It's arguable, isn't it? That alcoholics are not afraid of the dark.

We're not supposed to be afraid of the dark because we have grown up, right? Let's not admit any fear. In fact, let us totally deny fear and have a positive outlook at all times.

La, la, la.

The title sentence came to me when I was wondering WHY children of alcoholics would tend to date and marry alcoholics. Becoming an alcoholic rather makes sense, right, if that's the habit you grew up with and one can always argue genetics. But why date one or marry one?

A family member and I were having an email discussion and she said to me, "I think of myself as a nice person."

That phrase has echoed in my head ever since. I don't think of myself as a nice person. I frequently try to be nice, but I am always in touch with my dark side. I try to bring my dark thoughts and impulses into my consciousness. Why? Because otherwise I tend to project them and act them out. And after much counseling, I learned to accept and even welcome feelings, positive and negative, all of them. If I try to push them away, they get upset and get bigger. If I try to squash them in to the dark basement of my unconscious, they grow and grow and come out like a World of Warcraft monster/boss.

If I embrace them and welcome them home, they sit for a moment or an hour and then they return, as Rumi says, to the Source. I hope they report that I try try to welcome them.

Alcoholics are familiar with the dark. Most of them are aware that they have a basement in their psyche that is full of dark places and they have visited. Even with blackouts and even being drunk, they have seen the dungeons that we all have. In severe alcoholism, sobriety opens that dungeon and only alcohol holds it at a distance.

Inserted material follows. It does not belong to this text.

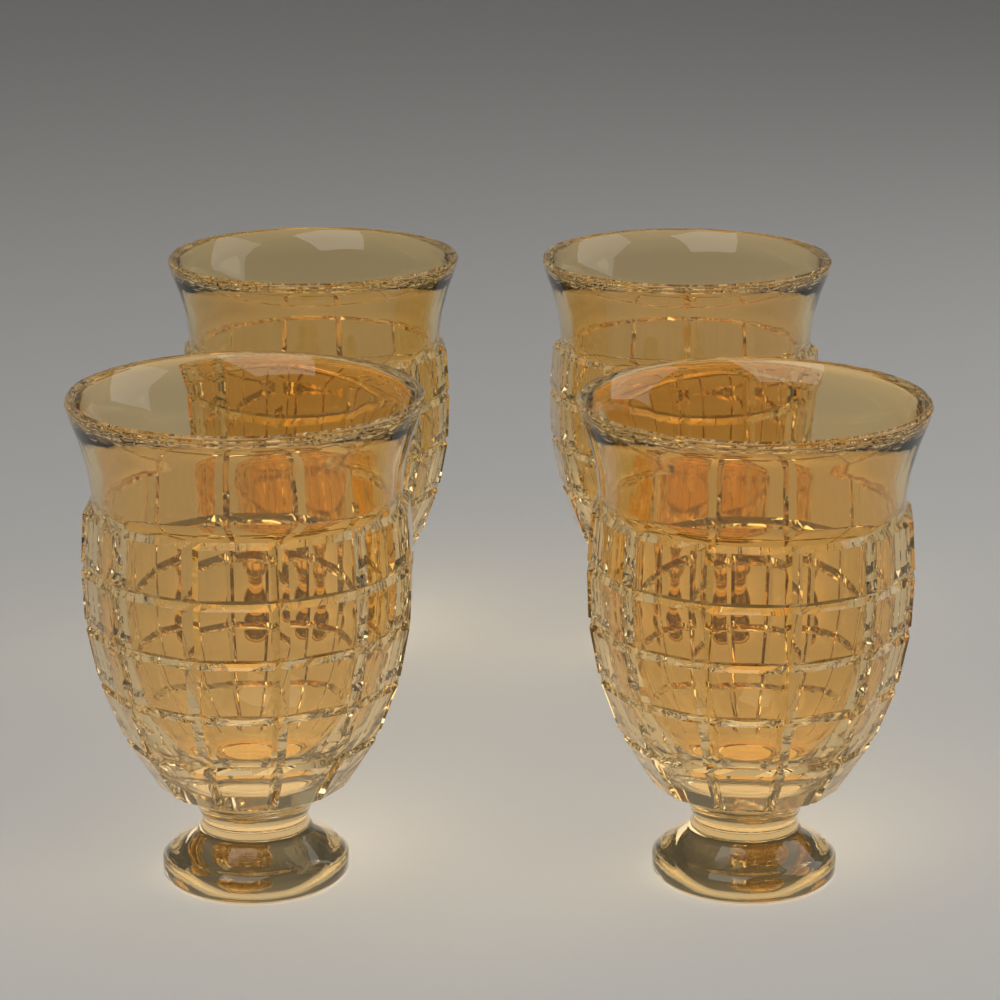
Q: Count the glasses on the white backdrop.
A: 4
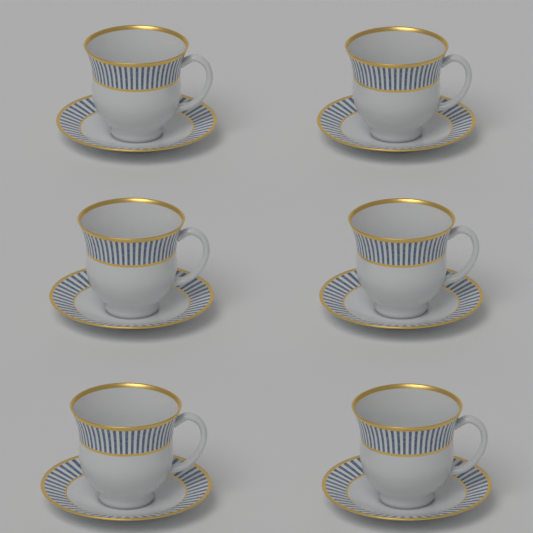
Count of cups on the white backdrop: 6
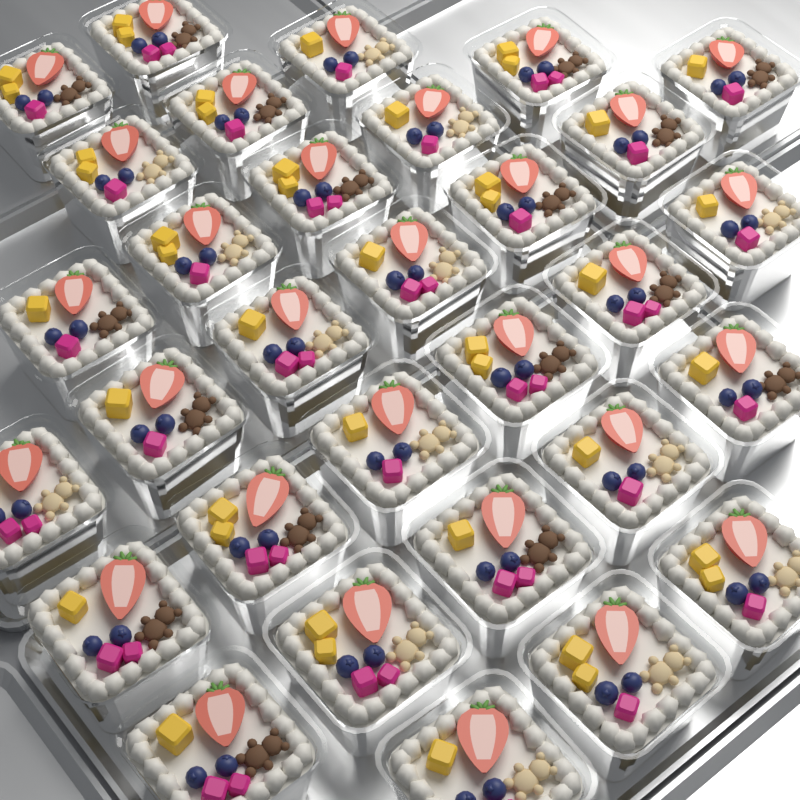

Children growing up in an alcoholic household may have some very dark memories. And the rules in a household gripped by alcohol are, "Don't talk, don't trust, don't feel." So the child becomes very lonely. The choice is between entering in to the denial, agreeing that everything is ok, getting in to the car with the drunk alcoholic driving because the other parent is already in there and says it is ok, or being alone. Holding on to one's own truth in spite of household denial and lies. And even confronting the family with the experience: breaking the rules.

Dark memories persist as an adult. I can't date someone who thinks they are a nice person. If they aren't aware that sometimes they don't want to be nice and that sometimes, in fact, they aren't nice, I don't trust them. It is that recognition that is part of the attraction: you may be afraid of the dark too, but you know that you own a piece of it.

Our veterans, too, have seen the dark. I have had patients say that there is nearly no one they can talk to about it. There is a group teaming older Vietnam and Korean war veterans with new veterans of the Iraq war. They are able to talk to each other.

I think that everyone sees the dark eventually. I don't like the denial in the power of positive thinking. I think that it is harmful. I take responsibility for my dark places, as much as I can. I don't think of myself as a nice person. I am a whole person, dark, light and all the shades between.